Matteo Tarasco è un regista consapevole e paziente, capace di ordinare al poema epico una svolta del soggetto senza sfaldarne l'identità. Le eroiche gesta degli idoli si reggono al percorso di un gomitolo svolto piano da dita affusolate e bianche, unghie docili, che sono affondate nelle fosse delle loro schiene finché ce n'era volontà. Dopo la volontà, l'abbandono. L'odore che ristagna sulle tempie dell'uomo è di un pensiero estraneo all'intimità e tradotto con parole infedeli, sospese a tarasco3mezz'aria che farneticano di predestinazione, responsabilità e allagano l'eterno degli amori immaginati.

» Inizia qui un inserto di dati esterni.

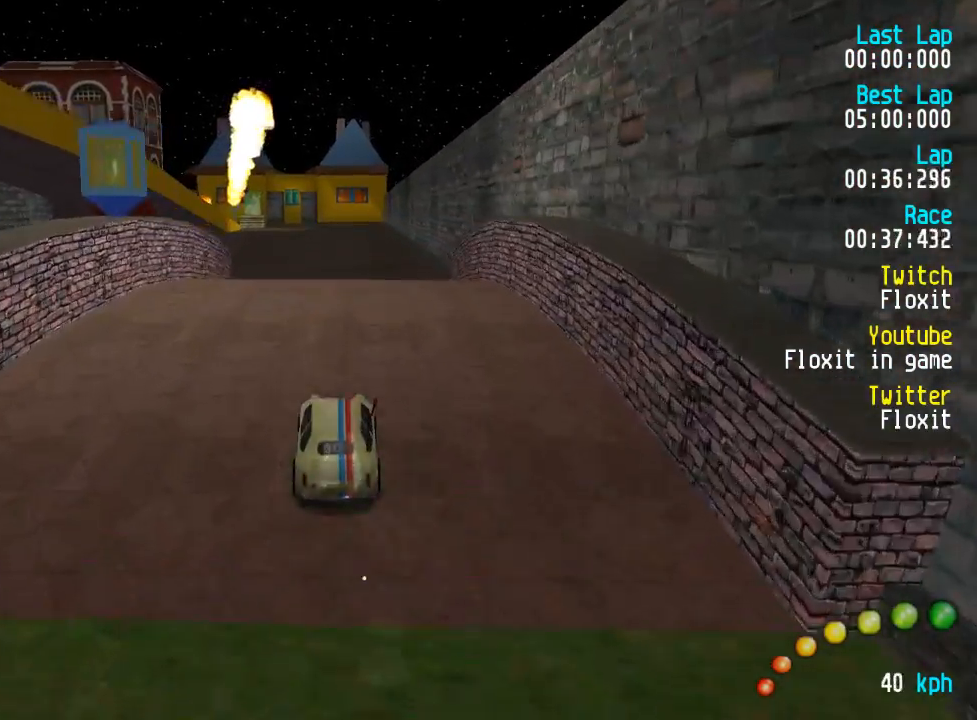
{"buttons": ["A"], "left_stick": "center", "right_stick": "center", "events": []}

Non rispondono le voci di Achille, Odisseo ed Enea a spiegare perché hanno lasciato controvoglia i seni che li hanno svagati e nutriti, ma il profilo degli eroi è plasmato con lacrime miserande da mani di madri e seduttrici, tutte spose e serve del destino, forti della consapevolezza che il passato non può mutarsi in futuro e che il futuro è una decisione che non spetta loro.

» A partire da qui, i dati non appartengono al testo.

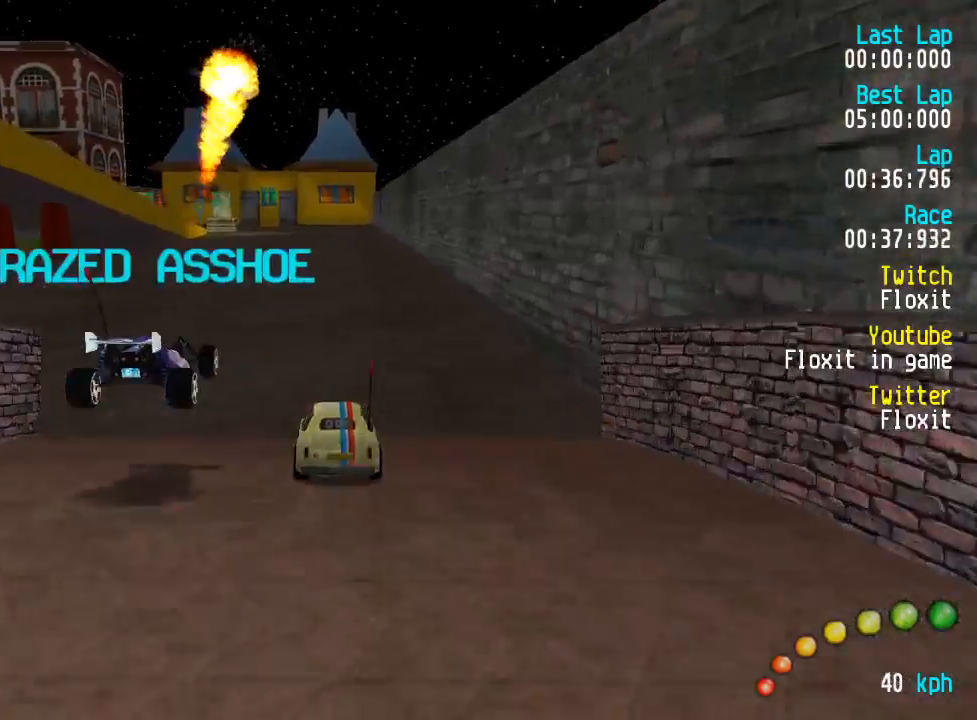
{"buttons": ["A"], "left_stick": "center", "right_stick": "center", "events": []}
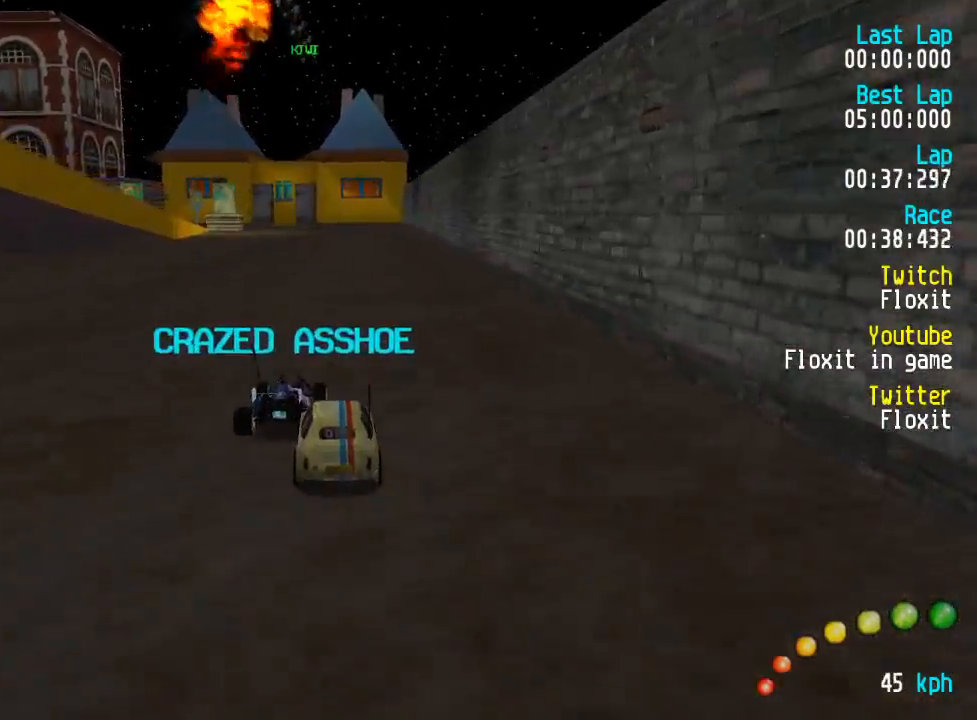
{"buttons": ["A"], "left_stick": "center", "right_stick": "center", "events": []}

Nove donne distribuite in tre serate, ognuna a cedere il personale accorato sgomento verso la schiena di chi millantava di amarle privilegiando la dispersione del mare ai centimetri del loro corpo: "Quando seduto sulla riva del mare tu guardi nel nulla, di chi è il volto che galleggia nell'acqua? È il mio, Achille?"
La nudità, che potrebbe ricordarle spoglie nell'adorazione del compagno, nude nel compito di generare, è vagheggiata e garantita appena dal velo sottile delle vesti imbrattato delle ceneri ferali.

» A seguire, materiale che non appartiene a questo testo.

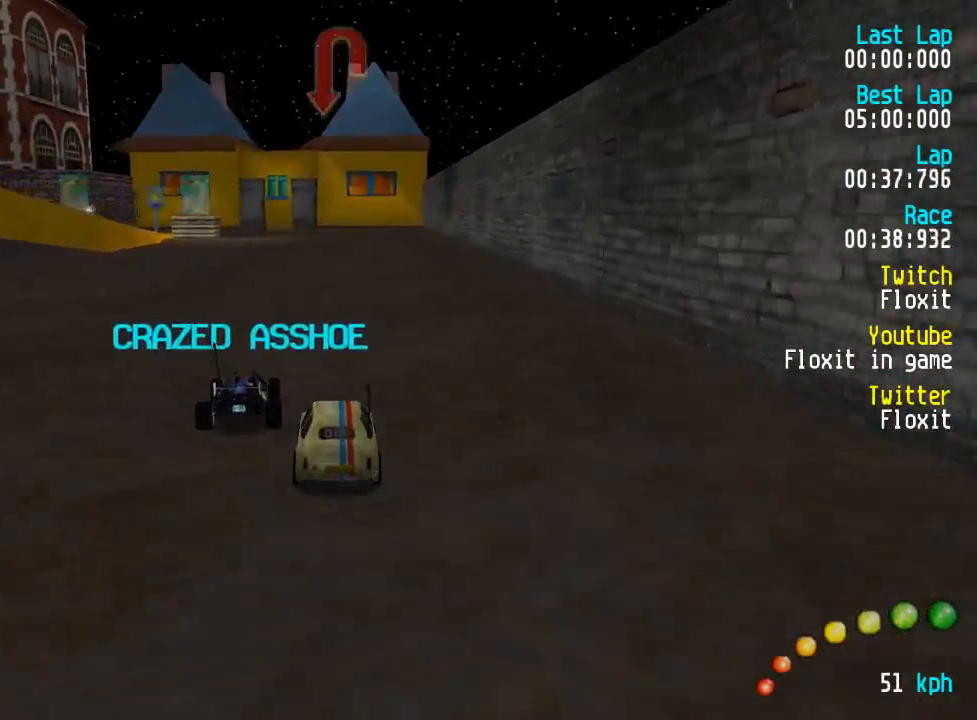
{"buttons": ["A"], "left_stick": "center", "right_stick": "center", "events": []}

Anime inquiete e indulgenti, astri dai corpi sensibili e addolciti dall'amore, vagano e tessono storie fitte del risentimento che porta la solitudine dell'infedeltà, alcune cullando in grembo la ricompensa per aver amato. Si scoprono private di loro stesse nel dare all'uomo, hanno rovesciato gli occhi in pozzi vuoti e lontani, muovono labbra aride e zigomi scoloriti: "la mia faccia si frantuma, Ulisse, e tutte le altre facce che vi aderiscono sopra, in un istante, si sciolgono."
Molto aldilà del desiderio, ospiti gradite alla memoria e invise al presente, camminano queste donne, su e giù, giù e su, come belve in cattività nei loro metri quadri, selvatiche nei luoghi dell'anima.